▼ F-dur 3
「匠、」
ぎゅ、とひびきがその力を強める。
ああ、満たされる、満たされて、心が震えてしまう。
ひびきは僕の首筋をぺろりと舐めた。そしてからだまで震えてしまった僕に、「可愛い」と笑う。
「、くすぐったい」
「くすぐったいだけ?」
「なんか、」
「なんか?」
ぞくぞく、する。
「言わないとわかんねえんだけど?」
つつ、と触れるか触れないかくらいに、ひびきが僕の首から耳にかけてゆっくりと舌を這わす。僕はもうそれだけで声が出そうで。
「ほとんどなんもしてねえんだけど、まだ」
ひびきが僕を見下ろして、いじわるく笑った。
彼の言うとおりだ。首筋以外、どこも触られてない。
でも、もう知ってしまった。
このあとにはあったかくてふわふわして、おかしくなっちゃうくらいきもちいことが起きるって、からだが覚えてしまった。
だからそれだけで、全身があつい。
「やーらし」
「や、」
ぷちり、ぷちりとボタンを外すひびきの手首をつかむ。
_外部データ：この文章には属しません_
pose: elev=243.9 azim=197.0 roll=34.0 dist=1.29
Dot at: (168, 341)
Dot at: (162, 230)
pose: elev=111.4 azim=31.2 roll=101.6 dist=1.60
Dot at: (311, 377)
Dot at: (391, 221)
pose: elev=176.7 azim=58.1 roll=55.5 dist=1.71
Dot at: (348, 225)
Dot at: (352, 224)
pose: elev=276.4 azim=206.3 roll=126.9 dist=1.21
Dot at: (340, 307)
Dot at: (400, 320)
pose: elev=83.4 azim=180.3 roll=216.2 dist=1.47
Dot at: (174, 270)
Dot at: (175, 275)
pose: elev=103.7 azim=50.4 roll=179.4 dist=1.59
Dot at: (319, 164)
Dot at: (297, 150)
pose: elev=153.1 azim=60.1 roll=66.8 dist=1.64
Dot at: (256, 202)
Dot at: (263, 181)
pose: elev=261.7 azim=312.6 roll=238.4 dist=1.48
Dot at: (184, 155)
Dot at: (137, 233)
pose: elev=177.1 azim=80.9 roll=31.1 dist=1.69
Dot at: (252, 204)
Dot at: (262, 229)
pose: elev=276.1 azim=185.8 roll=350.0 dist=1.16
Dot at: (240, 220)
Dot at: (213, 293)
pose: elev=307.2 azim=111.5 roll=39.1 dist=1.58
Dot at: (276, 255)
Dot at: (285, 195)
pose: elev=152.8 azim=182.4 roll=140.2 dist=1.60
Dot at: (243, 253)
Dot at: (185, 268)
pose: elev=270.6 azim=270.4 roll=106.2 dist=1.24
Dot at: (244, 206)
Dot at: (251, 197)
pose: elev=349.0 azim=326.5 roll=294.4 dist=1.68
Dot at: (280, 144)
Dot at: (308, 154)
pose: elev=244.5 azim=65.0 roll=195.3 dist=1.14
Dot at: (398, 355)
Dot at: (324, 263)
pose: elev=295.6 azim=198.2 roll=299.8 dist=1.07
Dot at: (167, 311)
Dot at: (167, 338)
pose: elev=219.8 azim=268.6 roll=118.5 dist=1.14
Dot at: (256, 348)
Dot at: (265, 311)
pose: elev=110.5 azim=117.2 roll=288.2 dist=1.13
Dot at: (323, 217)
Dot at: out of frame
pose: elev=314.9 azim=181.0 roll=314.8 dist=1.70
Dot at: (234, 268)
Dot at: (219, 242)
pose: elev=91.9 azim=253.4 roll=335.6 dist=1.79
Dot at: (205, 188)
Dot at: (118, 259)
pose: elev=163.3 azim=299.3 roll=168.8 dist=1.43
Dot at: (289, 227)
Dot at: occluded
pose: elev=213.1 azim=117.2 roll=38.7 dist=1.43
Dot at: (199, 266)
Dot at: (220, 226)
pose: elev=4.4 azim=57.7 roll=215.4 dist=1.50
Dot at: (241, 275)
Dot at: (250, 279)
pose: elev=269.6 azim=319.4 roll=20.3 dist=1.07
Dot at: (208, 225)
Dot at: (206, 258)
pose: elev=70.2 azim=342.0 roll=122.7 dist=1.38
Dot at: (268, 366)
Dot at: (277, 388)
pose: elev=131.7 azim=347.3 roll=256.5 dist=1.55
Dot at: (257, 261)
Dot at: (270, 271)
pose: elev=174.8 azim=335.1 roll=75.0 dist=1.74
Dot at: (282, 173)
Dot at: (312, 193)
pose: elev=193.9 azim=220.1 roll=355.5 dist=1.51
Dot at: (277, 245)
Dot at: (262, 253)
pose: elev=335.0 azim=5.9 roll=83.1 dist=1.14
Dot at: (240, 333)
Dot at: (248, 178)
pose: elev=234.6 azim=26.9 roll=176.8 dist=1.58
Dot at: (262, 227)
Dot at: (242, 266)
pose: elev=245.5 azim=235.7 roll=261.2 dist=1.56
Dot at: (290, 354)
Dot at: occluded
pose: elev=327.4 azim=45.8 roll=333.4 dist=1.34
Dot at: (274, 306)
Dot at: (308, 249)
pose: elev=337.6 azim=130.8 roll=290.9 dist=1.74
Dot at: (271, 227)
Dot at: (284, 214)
けれど力が入らなくて、抵抗らしい抵抗はできなくて。
「なんでたってんの?」
「、ぅあ」
「まだ触ってねえのに」
そんなことを言われながら親指で乳首をつままれて、はずかしくてはずかしくて顔に温度が集まるのがわかった。
「泣くなよバカ」
「泣いてな、」
「泣いてもやめてやんねえよ」
ぼやけた視界の中でひびきは、"俺だけ見とけよ"と言った。その視線は熱くて、またそれは僕をはずかしくさせた。
「わ、脱がさないでっ、」
「暴れんな」
「じゃあひびきも脱いでっ」
「…」
「そうやってすぐむしするっ」
なんで僕だけズボンまで脱がないといけないの、ひびきも脱いでよ。
「恥ずかしがってる匠も可愛いな」
「なっ、」
「感じろよ、いつも生活してるこの部屋で、おまえは俺に食われるんだからな」
「〜!」
そうだ、ここは僕の部屋で、いつも過ごしてるところで、奥にはピアノのある防音室もあって、
そしてこれはいつも寝ているベッドで。
「っいじわる、」
「今さら?」
「〜!あいっかわっらず!!」
「"相変わらず"匠は可愛いけどな」
ちゅ、とひびきはおでこにキスをした。今さらそんなに優しくしても遅いよばか。
そのまま唇にもそっとキスをされて、するりと入ってきた舌は僕の舌をつかまえる。
「ん、ひびき、」
「ん?」
「ぁ、」
もうだめだ。もうだめだ。頭がまわらなくなってきて、世界にはひびきと僕と…この温度だけな気がしてくる。
だからいつの間にかすべて脱がされていることに気づくのも遅くなって、ちゅ、ちゅ、と頭から足まで全身に唇を寄せるひびきは満足そうに僕の方を見た。
「いっ、」
「ふ」
笑われた!ふっ、て!ひびきのせいなのに!ひびきが僕の肌に吸いついて跡をつけていくたびにちくってする…!
「見えるとこにしないで、」
「何で?」
「ばれちゃうから!」
「ばれてんじゃん、」
匠が俺のものだって。とひびきは言った。僕の右手を取って、甲にキスをした。
「けど見えないとこならいいって意味にも聞こえるな、それ」
掠れた声で、ひびきはそう言った。
そしてそのまま指をじっくりと観察される。何してるの、と聞いたら、「この指があの音出してんだよなあ」と返ってきた。
いとしい、いとしいという目。
でも。
「そろそろ食っていい?」
ひびきのきれいな唇から、ぺろりと赤い舌がのぞいた。